From School to Prison

Research

A misbehaving student gets a detention, is sent to the principal, and, in the worst cases, is suspended or expelled. Suspensions and expulsions open the floodgates that wash students into the “school-to-prison” pipeline.

Across the country, classrooms have become prison feeder programs. School records punctuated with suspensions or other disciplinary actions become legal records when students come in contact with the police, are arrested, and relabeled as criminals. This pipeline is more apparent in schools policed by law enforcement officers.

Janet E Rosenbaum and her team studied the link between school discipline and future chances of being arrested, incarcerated, or on probation. They followed middle and high school students who were suspended for the first time in the 1995-96 school year and compared those suspended and never-suspended. Their method matched the two groups by socioeconomic measures, like household income, parent education, and whether a parent was incarcerated, and demographic measures, like gender, language spoken at home, and race and ethnicity.

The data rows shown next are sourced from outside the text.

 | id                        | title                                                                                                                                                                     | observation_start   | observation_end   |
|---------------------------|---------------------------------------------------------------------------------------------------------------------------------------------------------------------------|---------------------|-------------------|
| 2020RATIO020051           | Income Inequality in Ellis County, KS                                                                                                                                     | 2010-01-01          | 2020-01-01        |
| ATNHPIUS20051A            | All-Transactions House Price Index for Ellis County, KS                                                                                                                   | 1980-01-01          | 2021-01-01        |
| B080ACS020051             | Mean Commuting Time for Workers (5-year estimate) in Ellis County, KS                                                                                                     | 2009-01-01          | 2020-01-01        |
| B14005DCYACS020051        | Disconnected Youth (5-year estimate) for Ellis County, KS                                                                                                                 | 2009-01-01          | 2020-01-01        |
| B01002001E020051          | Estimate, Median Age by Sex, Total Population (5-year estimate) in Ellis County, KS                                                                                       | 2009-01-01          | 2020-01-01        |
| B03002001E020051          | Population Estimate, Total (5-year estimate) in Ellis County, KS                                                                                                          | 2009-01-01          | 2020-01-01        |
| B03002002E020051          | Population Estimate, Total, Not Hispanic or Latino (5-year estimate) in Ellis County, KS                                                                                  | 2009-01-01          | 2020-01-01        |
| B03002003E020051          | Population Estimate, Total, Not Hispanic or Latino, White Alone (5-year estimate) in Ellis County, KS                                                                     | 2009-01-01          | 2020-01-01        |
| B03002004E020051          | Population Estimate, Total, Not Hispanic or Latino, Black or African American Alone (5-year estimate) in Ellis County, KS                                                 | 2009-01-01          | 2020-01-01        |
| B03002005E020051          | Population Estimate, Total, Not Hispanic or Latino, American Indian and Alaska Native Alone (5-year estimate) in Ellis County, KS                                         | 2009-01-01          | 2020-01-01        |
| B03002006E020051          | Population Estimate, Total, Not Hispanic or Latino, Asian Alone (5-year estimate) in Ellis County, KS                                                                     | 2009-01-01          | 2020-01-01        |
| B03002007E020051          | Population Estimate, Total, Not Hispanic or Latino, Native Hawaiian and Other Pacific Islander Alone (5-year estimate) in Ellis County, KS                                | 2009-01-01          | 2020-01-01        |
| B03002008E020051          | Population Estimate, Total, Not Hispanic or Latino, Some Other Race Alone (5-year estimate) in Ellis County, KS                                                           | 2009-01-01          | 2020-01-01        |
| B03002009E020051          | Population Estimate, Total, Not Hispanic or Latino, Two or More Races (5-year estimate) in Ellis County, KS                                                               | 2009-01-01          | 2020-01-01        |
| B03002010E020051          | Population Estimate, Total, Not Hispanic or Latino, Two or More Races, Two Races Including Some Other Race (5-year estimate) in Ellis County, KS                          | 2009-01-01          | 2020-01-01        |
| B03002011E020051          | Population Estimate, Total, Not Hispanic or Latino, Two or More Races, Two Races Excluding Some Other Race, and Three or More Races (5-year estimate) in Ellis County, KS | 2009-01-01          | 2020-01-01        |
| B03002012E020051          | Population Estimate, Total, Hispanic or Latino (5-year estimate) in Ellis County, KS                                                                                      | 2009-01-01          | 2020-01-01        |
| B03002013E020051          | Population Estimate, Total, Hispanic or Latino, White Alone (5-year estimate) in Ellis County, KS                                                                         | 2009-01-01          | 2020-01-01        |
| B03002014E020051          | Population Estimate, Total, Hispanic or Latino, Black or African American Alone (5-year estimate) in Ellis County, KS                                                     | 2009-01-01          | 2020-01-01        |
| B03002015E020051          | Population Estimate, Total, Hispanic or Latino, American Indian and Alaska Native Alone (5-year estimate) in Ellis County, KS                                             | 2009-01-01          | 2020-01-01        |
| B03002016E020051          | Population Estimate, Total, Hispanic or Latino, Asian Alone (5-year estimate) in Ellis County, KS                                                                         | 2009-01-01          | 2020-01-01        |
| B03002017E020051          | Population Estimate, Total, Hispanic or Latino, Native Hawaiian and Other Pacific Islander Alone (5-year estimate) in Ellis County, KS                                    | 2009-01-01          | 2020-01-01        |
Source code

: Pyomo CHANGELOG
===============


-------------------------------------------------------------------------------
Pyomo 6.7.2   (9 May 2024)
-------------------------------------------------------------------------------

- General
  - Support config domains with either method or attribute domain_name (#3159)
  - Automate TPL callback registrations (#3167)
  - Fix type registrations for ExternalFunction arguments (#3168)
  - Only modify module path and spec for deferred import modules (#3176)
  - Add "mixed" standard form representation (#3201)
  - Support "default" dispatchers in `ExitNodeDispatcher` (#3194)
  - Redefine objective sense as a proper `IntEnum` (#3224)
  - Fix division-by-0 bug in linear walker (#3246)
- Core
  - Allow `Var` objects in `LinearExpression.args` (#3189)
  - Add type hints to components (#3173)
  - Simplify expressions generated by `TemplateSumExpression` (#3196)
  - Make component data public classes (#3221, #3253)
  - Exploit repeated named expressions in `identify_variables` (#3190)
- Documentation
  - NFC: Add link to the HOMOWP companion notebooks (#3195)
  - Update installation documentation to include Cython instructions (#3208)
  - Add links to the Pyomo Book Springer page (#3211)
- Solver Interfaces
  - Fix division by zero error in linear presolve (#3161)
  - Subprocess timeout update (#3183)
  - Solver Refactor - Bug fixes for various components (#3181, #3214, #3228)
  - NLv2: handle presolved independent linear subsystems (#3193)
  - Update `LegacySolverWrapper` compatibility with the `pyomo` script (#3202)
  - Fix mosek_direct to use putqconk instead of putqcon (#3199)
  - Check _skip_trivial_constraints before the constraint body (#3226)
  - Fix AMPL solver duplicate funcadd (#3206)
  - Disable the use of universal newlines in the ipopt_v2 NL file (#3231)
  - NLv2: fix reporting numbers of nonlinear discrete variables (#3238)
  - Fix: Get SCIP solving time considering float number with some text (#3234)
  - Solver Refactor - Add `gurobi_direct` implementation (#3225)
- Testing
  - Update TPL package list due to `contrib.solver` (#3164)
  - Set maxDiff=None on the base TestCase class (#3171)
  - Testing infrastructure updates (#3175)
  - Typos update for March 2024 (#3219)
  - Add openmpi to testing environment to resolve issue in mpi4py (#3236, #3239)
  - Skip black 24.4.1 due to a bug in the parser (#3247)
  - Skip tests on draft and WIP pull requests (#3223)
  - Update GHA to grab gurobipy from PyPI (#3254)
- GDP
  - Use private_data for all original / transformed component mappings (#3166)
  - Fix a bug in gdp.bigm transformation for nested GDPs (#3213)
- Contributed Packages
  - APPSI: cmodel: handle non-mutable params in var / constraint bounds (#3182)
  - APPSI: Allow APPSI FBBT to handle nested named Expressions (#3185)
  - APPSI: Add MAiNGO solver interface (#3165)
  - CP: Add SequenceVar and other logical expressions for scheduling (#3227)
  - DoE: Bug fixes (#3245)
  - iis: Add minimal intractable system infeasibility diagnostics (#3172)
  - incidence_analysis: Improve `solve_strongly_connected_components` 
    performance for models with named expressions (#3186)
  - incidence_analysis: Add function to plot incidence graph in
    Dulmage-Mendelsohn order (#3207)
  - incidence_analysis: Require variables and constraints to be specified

The researchers found that 12 years after having been suspended, students were more likely to be involved with the criminal justice system. More specifically, suspended students were 30% more likely to have been arrested once, 51% more likely to have been arrested two or more times, 49% more likely to be on probation, and 23% more likely to be in prison than non-suspended students. Suspended students were 6% less likely to have finished high school and 24% less likely to have earned a BA. Black students were suspended at higher rates than white and Latinx students.

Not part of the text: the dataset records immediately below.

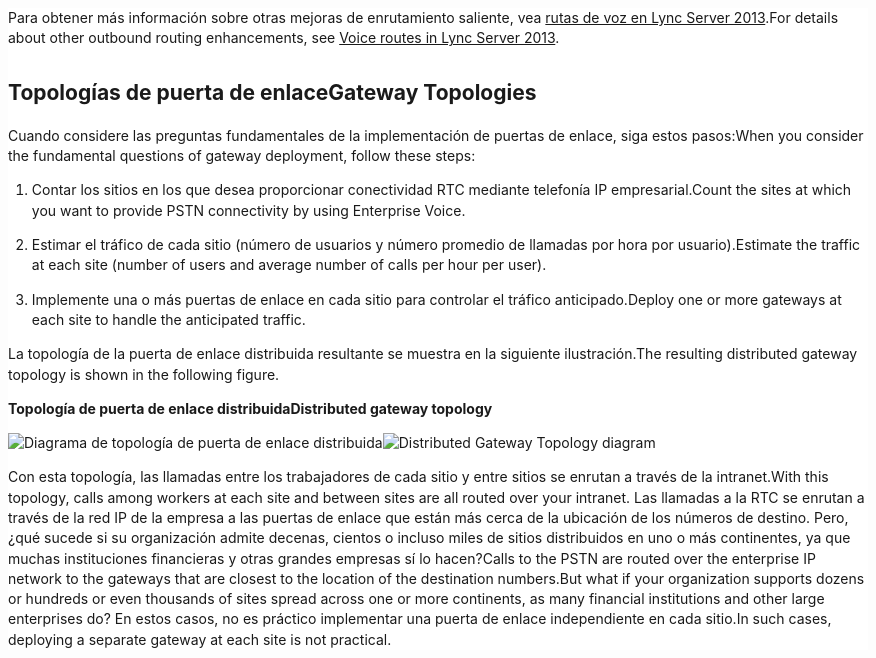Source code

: <span data-ttu-id="8abb6-132">Para obtener más información sobre otras mejoras de enrutamiento saliente, vea [rutas de voz en Lync Server 2013](lync-server-2013-voice-routes.md).</span><span class="sxs-lookup"><span data-stu-id="8abb6-132">For details about other outbound routing enhancements, see [Voice routes in Lync Server 2013](lync-server-2013-voice-routes.md).</span></span>

</div>

<div>

## <a name="gateway-topologies"></a><span data-ttu-id="8abb6-133">Topologías de puerta de enlace</span><span class="sxs-lookup"><span data-stu-id="8abb6-133">Gateway Topologies</span></span>

<span data-ttu-id="8abb6-134">Cuando considere las preguntas fundamentales de la implementación de puertas de enlace, siga estos pasos:</span><span class="sxs-lookup"><span data-stu-id="8abb6-134">When you consider the fundamental questions of gateway deployment, follow these steps:</span></span>

1.  <span data-ttu-id="8abb6-135">Contar los sitios en los que desea proporcionar conectividad RTC mediante telefonía IP empresarial.</span><span class="sxs-lookup"><span data-stu-id="8abb6-135">Count the sites at which you want to provide PSTN connectivity by using Enterprise Voice.</span></span>

2.  <span data-ttu-id="8abb6-136">Estimar el tráfico de cada sitio (número de usuarios y número promedio de llamadas por hora por usuario).</span><span class="sxs-lookup"><span data-stu-id="8abb6-136">Estimate the traffic at each site (number of users and average number of calls per hour per user).</span></span>

3.  <span data-ttu-id="8abb6-137">Implemente una o más puertas de enlace en cada sitio para controlar el tráfico anticipado.</span><span class="sxs-lookup"><span data-stu-id="8abb6-137">Deploy one or more gateways at each site to handle the anticipated traffic.</span></span>

<span data-ttu-id="8abb6-138">La topología de la puerta de enlace distribuida resultante se muestra en la siguiente ilustración.</span><span class="sxs-lookup"><span data-stu-id="8abb6-138">The resulting distributed gateway topology is shown in the following figure.</span></span>

<span data-ttu-id="8abb6-139">**Topología de puerta de enlace distribuida**</span><span class="sxs-lookup"><span data-stu-id="8abb6-139">**Distributed gateway topology**</span></span>

<span data-ttu-id="8abb6-140">![Diagrama de topología de puerta de enlace distribuida](images/Gg398899.f0f65a0b-a462-491a-878b-4d4bf0a96f6d(OCS.15).jpg "Diagrama de topología de puerta de enlace distribuida")</span><span class="sxs-lookup"><span data-stu-id="8abb6-140">![Distributed Gateway Topology diagram](images/Gg398899.f0f65a0b-a462-491a-878b-4d4bf0a96f6d(OCS.15).jpg "Distributed Gateway Topology diagram")</span></span>

<span data-ttu-id="8abb6-141">Con esta topología, las llamadas entre los trabajadores de cada sitio y entre sitios se enrutan a través de la intranet.</span><span class="sxs-lookup"><span data-stu-id="8abb6-141">With this topology, calls among workers at each site and between sites are all routed over your intranet.</span></span> <span data-ttu-id="8abb6-142">Las llamadas a la RTC se enrutan a través de la red IP de la empresa a las puertas de enlace que están más cerca de la ubicación de los números de destino. Pero, ¿qué sucede si su organización admite decenas, cientos o incluso miles de sitios distribuidos en uno o más continentes, ya que muchas instituciones financieras y otras grandes empresas sí lo hacen?</span><span class="sxs-lookup"><span data-stu-id="8abb6-142">Calls to the PSTN are routed over the enterprise IP network to the gateways that are closest to the location of the destination numbers.But what if your organization supports dozens or hundreds or even thousands of sites spread across one or more continents, as many financial institutions and other large enterprises do?</span></span> <span data-ttu-id="8abb6-143">En estos casos, no es práctico implementar una puerta de enlace independiente en cada sitio.</span><span class="sxs-lookup"><span data-stu-id="8abb6-143">In such cases, deploying a separate gateway at each site is not practical.</span></span>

Until school punishment is unlinked from the archaic and punitive carceral system, US schools will continue to usher too many students into jails and prisons.

 

This study confirms previous data showing that Black students face school discipline at higher rates than white students at every level of the school system, from preschool to high school. But even beyond the racial and ethnic disparities, the research goes on to show how suspensions are bad for all students — white, brown, or Black. Being suspended increased a student’s odds of criminal justice system involvement and reduced educational attainment — regardless of race or ethnicity.

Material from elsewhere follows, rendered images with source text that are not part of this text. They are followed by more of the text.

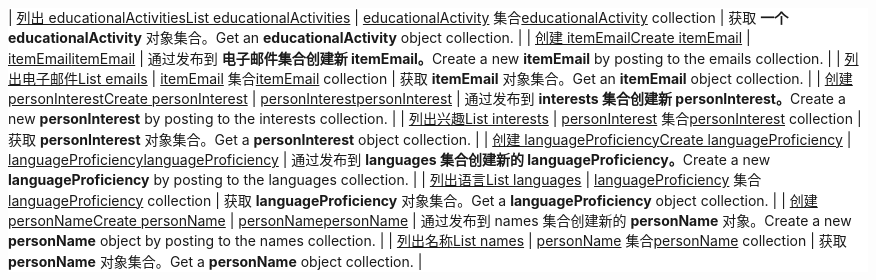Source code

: | [<span data-ttu-id="fe0d6-153">列出 educationalActivities</span><span class="sxs-lookup"><span data-stu-id="fe0d6-153">List educationalActivities</span></span>](../api/profile-list-educationalactivities.md) | <span data-ttu-id="fe0d6-154">[educationalActivity](educationalactivity.md) 集合</span><span class="sxs-lookup"><span data-stu-id="fe0d6-154">[educationalActivity](educationalactivity.md) collection</span></span>       | <span data-ttu-id="fe0d6-155">获取 **一个 educationalActivity** 对象集合。</span><span class="sxs-lookup"><span data-stu-id="fe0d6-155">Get an **educationalActivity** object collection.</span></span>                                            |
| [<span data-ttu-id="fe0d6-156">创建 itemEmail</span><span class="sxs-lookup"><span data-stu-id="fe0d6-156">Create itemEmail</span></span>](../api/profile-post-emails.md)                          | [<span data-ttu-id="fe0d6-157">itemEmail</span><span class="sxs-lookup"><span data-stu-id="fe0d6-157">itemEmail</span></span>](itememail.md)                                      | <span data-ttu-id="fe0d6-158">通过发布到 **电子邮件集合创建新 itemEmail。**</span><span class="sxs-lookup"><span data-stu-id="fe0d6-158">Create a new **itemEmail** by posting to the emails collection.</span></span>                              |
| [<span data-ttu-id="fe0d6-159">列出电子邮件</span><span class="sxs-lookup"><span data-stu-id="fe0d6-159">List emails</span></span>](../api/profile-list-emails.md)                               | <span data-ttu-id="fe0d6-160">[itemEmail](itememail.md) 集合</span><span class="sxs-lookup"><span data-stu-id="fe0d6-160">[itemEmail](itememail.md) collection</span></span>                           | <span data-ttu-id="fe0d6-161">获取 **itemEmail** 对象集合。</span><span class="sxs-lookup"><span data-stu-id="fe0d6-161">Get an **itemEmail** object collection.</span></span>                                                      |
| [<span data-ttu-id="fe0d6-162">创建 personInterest</span><span class="sxs-lookup"><span data-stu-id="fe0d6-162">Create personInterest</span></span>](../api/profile-post-interests.md)                  | [<span data-ttu-id="fe0d6-163">personInterest</span><span class="sxs-lookup"><span data-stu-id="fe0d6-163">personInterest</span></span>](personinterest.md)                            | <span data-ttu-id="fe0d6-164">通过发布到 **interests 集合创建新 personInterest。**</span><span class="sxs-lookup"><span data-stu-id="fe0d6-164">Create a new **personInterest** by posting to the interests collection.</span></span>                      |
| [<span data-ttu-id="fe0d6-165">列出兴趣</span><span class="sxs-lookup"><span data-stu-id="fe0d6-165">List interests</span></span>](../api/profile-list-interests.md)                         | <span data-ttu-id="fe0d6-166">[personInterest](personinterest.md) 集合</span><span class="sxs-lookup"><span data-stu-id="fe0d6-166">[personInterest](personinterest.md) collection</span></span>                 | <span data-ttu-id="fe0d6-167">获取 **personInterest** 对象集合。</span><span class="sxs-lookup"><span data-stu-id="fe0d6-167">Get a **personInterest** object collection.</span></span>                                                  |
| [<span data-ttu-id="fe0d6-168">创建 languageProficiency</span><span class="sxs-lookup"><span data-stu-id="fe0d6-168">Create languageProficiency</span></span>](../api/profile-post-languages.md)             | [<span data-ttu-id="fe0d6-169">languageProficiency</span><span class="sxs-lookup"><span data-stu-id="fe0d6-169">languageProficiency</span></span>](languageproficiency.md)                  | <span data-ttu-id="fe0d6-170">通过发布到 **languages 集合创建新的 languageProficiency。**</span><span class="sxs-lookup"><span data-stu-id="fe0d6-170">Create a new **languageProficiency** by posting to the languages collection.</span></span>                 |
| [<span data-ttu-id="fe0d6-171">列出语言</span><span class="sxs-lookup"><span data-stu-id="fe0d6-171">List languages</span></span>](../api/profile-list-languages.md)                         | <span data-ttu-id="fe0d6-172">[languageProficiency](languageproficiency.md) 集合</span><span class="sxs-lookup"><span data-stu-id="fe0d6-172">[languageProficiency](languageproficiency.md) collection</span></span>       | <span data-ttu-id="fe0d6-173">获取 **languageProficiency** 对象集合。</span><span class="sxs-lookup"><span data-stu-id="fe0d6-173">Get a **languageProficiency** object collection.</span></span>                                             |
| [<span data-ttu-id="fe0d6-174">创建 personName</span><span class="sxs-lookup"><span data-stu-id="fe0d6-174">Create personName</span></span>](../api/profile-post-names.md)                          | [<span data-ttu-id="fe0d6-175">personName</span><span class="sxs-lookup"><span data-stu-id="fe0d6-175">personName</span></span>](personname.md)                                    | <span data-ttu-id="fe0d6-176">通过发布到 names 集合创建新的 **personName** 对象。</span><span class="sxs-lookup"><span data-stu-id="fe0d6-176">Create a new **personName** object by posting to the names collection.</span></span>                       |
| [<span data-ttu-id="fe0d6-177">列出名称</span><span class="sxs-lookup"><span data-stu-id="fe0d6-177">List names</span></span>](../api/profile-list-names.md)                                 | <span data-ttu-id="fe0d6-178">[personName](personname.md) 集合</span><span class="sxs-lookup"><span data-stu-id="fe0d6-178">[personName](personname.md) collection</span></span>                         | <span data-ttu-id="fe0d6-179">获取 **personName** 对象集合。</span><span class="sxs-lookup"><span data-stu-id="fe0d6-179">Get a **personName** object collection.</span></span>                                                      |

First time suspensions label students as “troublemakers,” which becomes a self-fulfilling prophecy. Teachers and administrators continue to hold that description over a student’s head, while students begin to live up to these lowered expectations. This system of classroom punishment is called the secondary deviance hypothesis. The secondary deviance hypothesis helps us see that the initial act of labeling that occurs in classroom discipline actually pushes students towards future misbehavior. The research suggests that the labels and expectations earned in school graduate seamlessly from the classroom to the courtroom.

Even now, activists working against harsh school disciplinary procedures cite racial and ethnic disparities in school punishment and recognize the parallels between the education system and the criminal justice system. Until school punishment is unlinked from the archaic and punitive carceral system, US schools will continue to usher too many students into jails and prisons.